So. Luigi Zingales is in the news, as you might have heard, for inviting former Breitbart executive chairman and short-lived Trump administration Steve Bannon to debate at the University of Chicago. If you haven't heard, my old college paper is doing an outstanding job reporting on it.

I've written about Zingales's work before. The wisdom of inviting Bannon to a debate under the university's aegis aside, Zingales is an outstanding economist, and his interest in Bannon's views follows from his deep concern about populist movements and the kind of governments they support. Back in 2009 he sounded the alarm of how the Great Recession and the Obama administration's response could paradoxically bolster crony capitalism while engendering rage against it. There's a lot that's prescient about his argument, and it's grounded in Zingales's experiences as an Italian living under the Trump-like figure of Silvio Berlusconi.

(This is not to say he doesn't have a blind spot—the Chicago Maroon reported that Zingales reached out to his colleague Cathy Cohen "because he thought that she could make up for his self-admitted ignorance, as a native Italian, of racial issues in America at the debate." Back in May of 2016, Zingales wrote an op-ed for the Tribune about the similarities between Trump and Berlusconi and conceded that "with all of his defects, Berlusconi was [not] strongly anti-immigrant," while that was a pillar of Trump's campaign. This goes a long way towards explaining why so many view Bannon, an architect of the most reactionary parts of Trump's pitch, as a threat. Anyhow, Berlusconi just threatened to deport 600,000 migrants.)

But, now that I've cleared my throat: This post isn't about that.

While poking around Zingales's research, I came across a fascinating study that Zingales co-authored with Ernesto Ruben of Columbia and Paola Sapienza of Northwestern, titled simply "How stereotypes impair women's careers in science."

It's a lab experiment that attempts to tease out broader social tendencies, so it pares down a decision about hiring to the bare minimum.

The researchers asked subjects to do basic arithmetic, adding up as many sets of numbers as they could in four minutes, a task for which they had evidence that men and women are equally adept at.

Then they split up the subjects into "employers" and "candidates." Applicants had the motivation of getting more compensation if they were hired; employers had the motivation of getting more compensation for choosing the "right" candidate, based on who actually did better on a second math test after the "employment" decision was made.

Finally they gave the employers a couple different ways of choosing between candidates:

  • "Cheap talk": The candidates told the employers how they thought they'd do on the second test; the employers didn't get the results of the first test.
  • "Past performance": The employers got only the results from the first math test.
  • "Decision": Just based on appearance alone.

The results align with how people tend to think of these subjects subjectively. The most favorable situation for male candidates was when employers made the hiring decision based on appearance alone, with men being twice as likely to get the job. Female candidates got the job just 34 percent of the time, even though, with literally no other information, it should theoretically be fifty-fifty. And employers made the wrong decision—picking the low performer—45 percent of the time. When they did make the wrong decision, it went in favor of men 70 percent of the time.

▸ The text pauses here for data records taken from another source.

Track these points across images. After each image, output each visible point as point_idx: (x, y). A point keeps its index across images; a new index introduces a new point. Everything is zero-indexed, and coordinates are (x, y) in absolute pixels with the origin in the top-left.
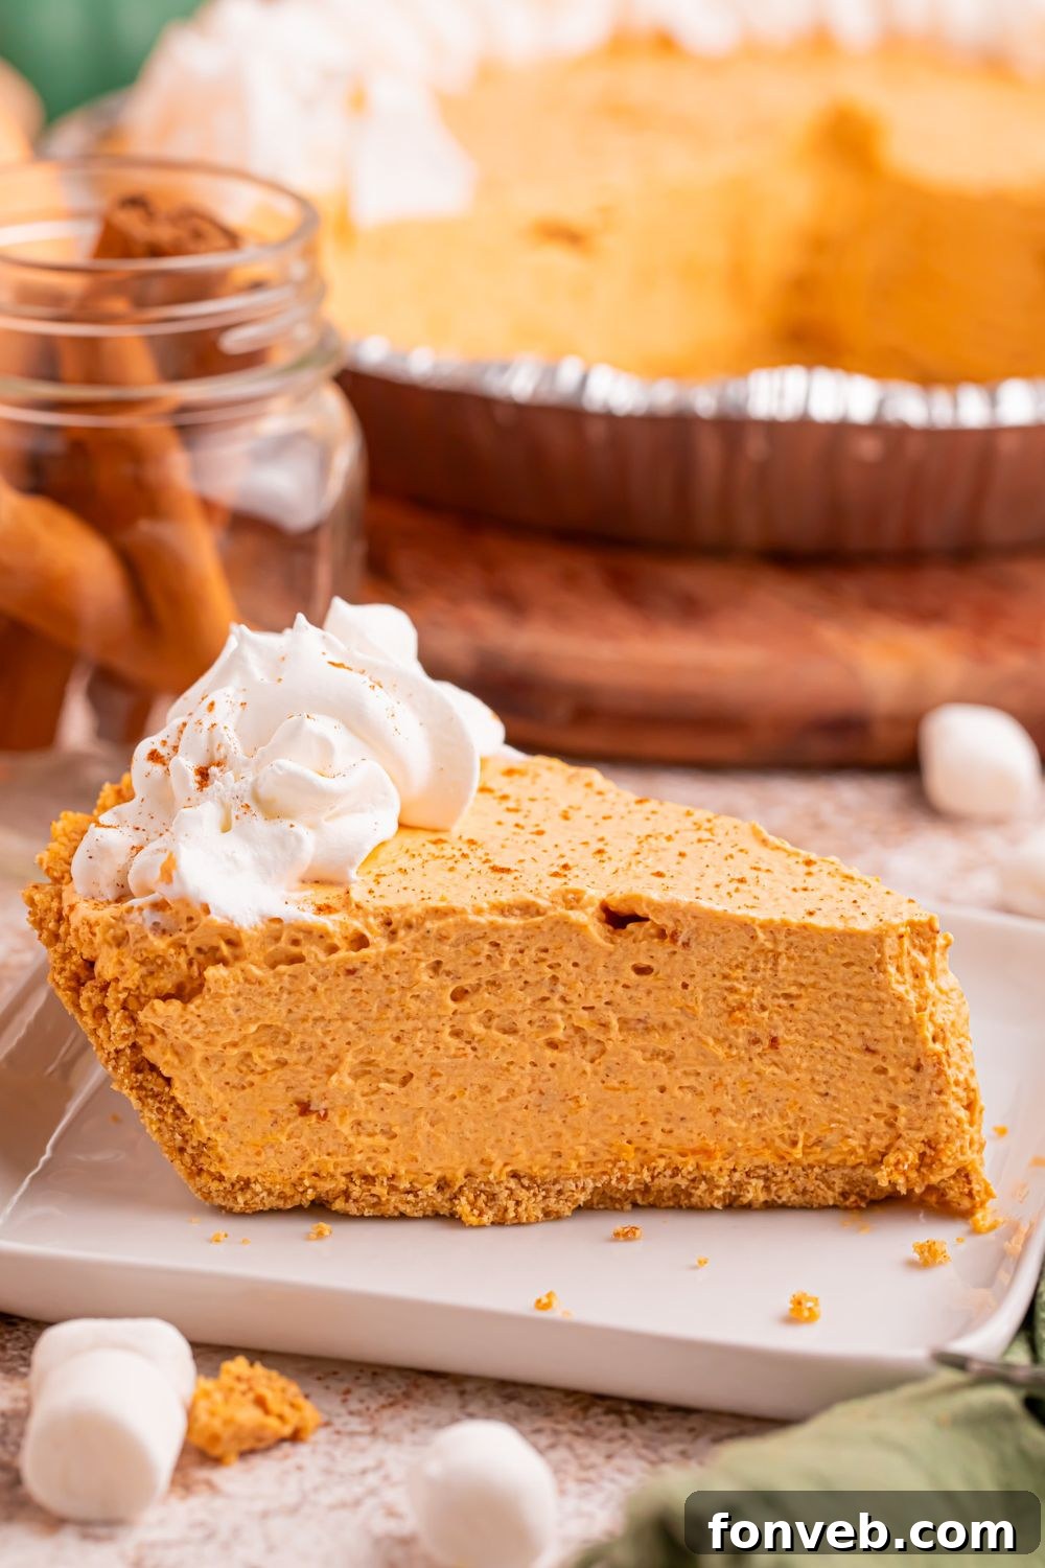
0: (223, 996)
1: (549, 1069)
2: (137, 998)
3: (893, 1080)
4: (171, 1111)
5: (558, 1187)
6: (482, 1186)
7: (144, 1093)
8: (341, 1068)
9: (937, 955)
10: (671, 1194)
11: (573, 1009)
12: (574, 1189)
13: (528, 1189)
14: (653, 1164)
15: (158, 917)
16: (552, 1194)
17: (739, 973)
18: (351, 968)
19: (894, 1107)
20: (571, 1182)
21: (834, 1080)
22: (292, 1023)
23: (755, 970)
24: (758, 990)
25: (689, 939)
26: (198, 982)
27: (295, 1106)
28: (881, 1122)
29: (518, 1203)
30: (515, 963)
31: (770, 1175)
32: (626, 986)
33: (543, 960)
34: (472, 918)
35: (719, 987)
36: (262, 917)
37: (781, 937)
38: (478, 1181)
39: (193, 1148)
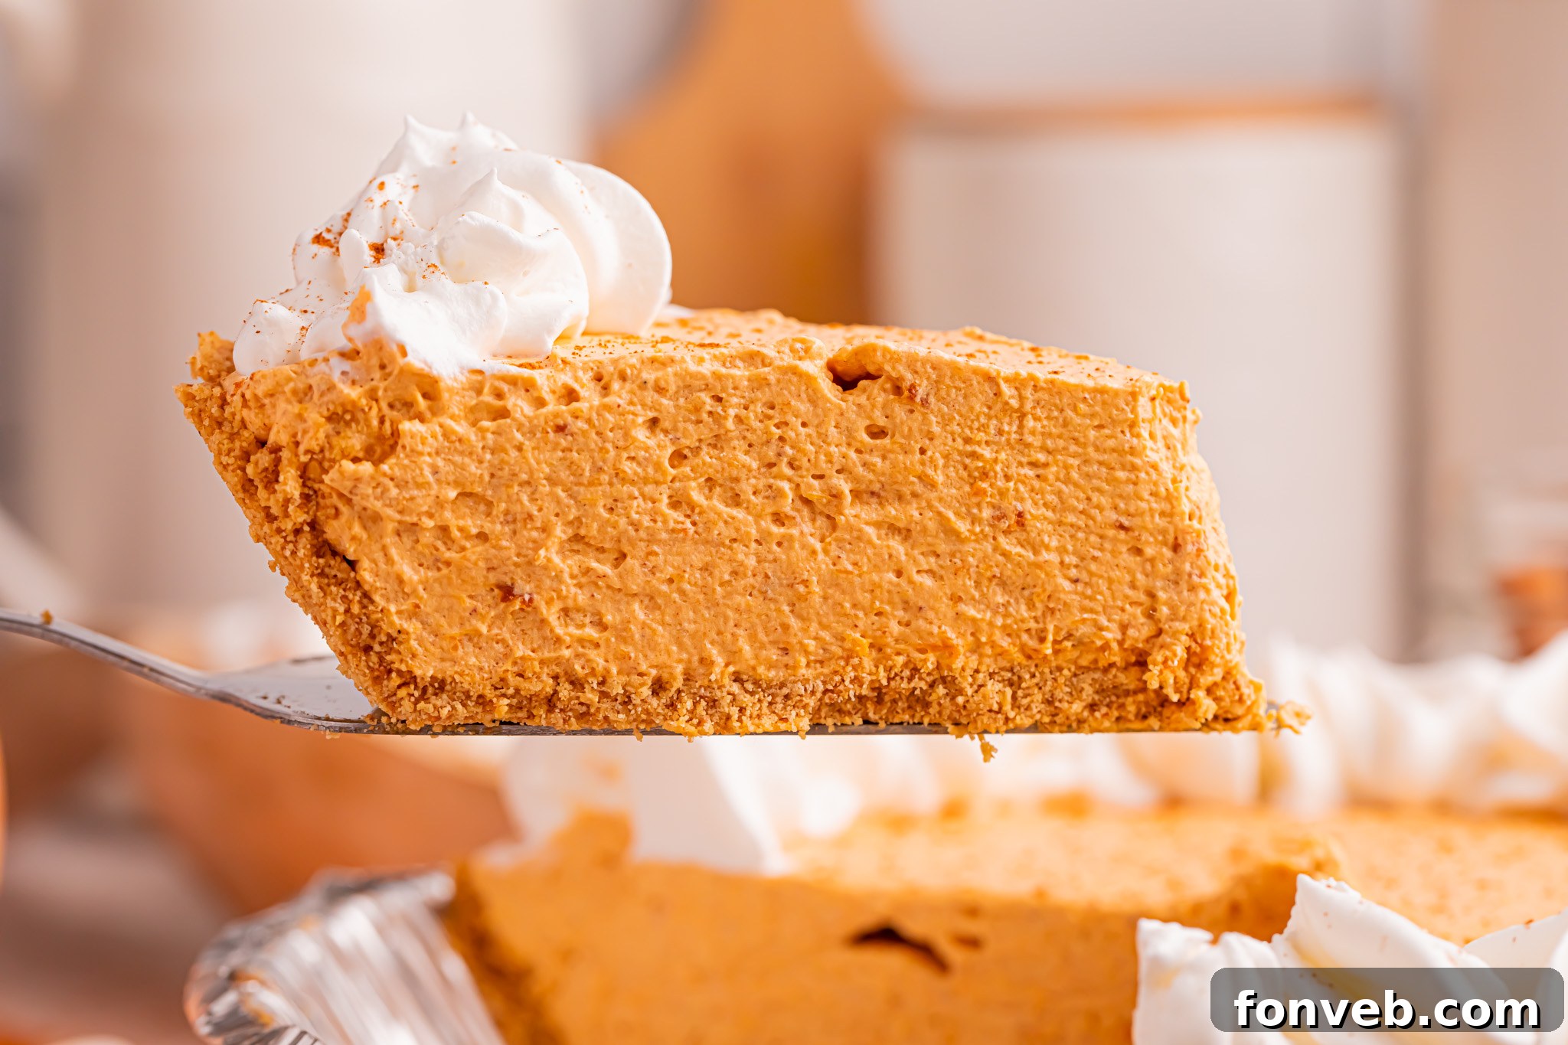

Of course, the employers weren't given anything other than their stereotypes to make the decision. How'd they do when they were given past performance data?

A lot better, but still, in the words of the researchers, "far from optimal." Female candidates got the job 43 percent of the time, and employers only chose the low performer 20 percent of the time. When they made the wrong decision, it favored the man 64 percent of the time—far from even odds, but better than the appearance-based scenario.

Perhaps most interesting is the "cheap talk" scenario, which gave candidates the chance to put their thumb on the scale. Men took advantage of that, consciously or not: They overestimated how they would do on the second test by three correct answers. Women overestimated their performance by 0.44 correct answers—in short, they were mostly accurate.

Employers were more likely to make the right decision in the "cheap talk" scenario, choosing the low performer just 31 percent of the time, a substantial improvement over the 45 percent failure rate when they had no information about appearance.

But when they did screw up, the advantage went to the lower-performing man almost every time: 92 percent. Self-reporting gave employers some good information—there's only so much you can do with BS—but it seems to have given men a huge advantage in the edge cases.

It mirrors the societal dialogue about the subject in interesting ways. Is there bias? Yes, and it's especially apparent when you tease the conditions to bring it to the forefront. Should women lean in? It does appear that they would benefit from it.

And the best-case scenario, unsurprisingly, is when applicants are judged on their work product alone. But even then, unsurprisingly, the playing field still isn't level.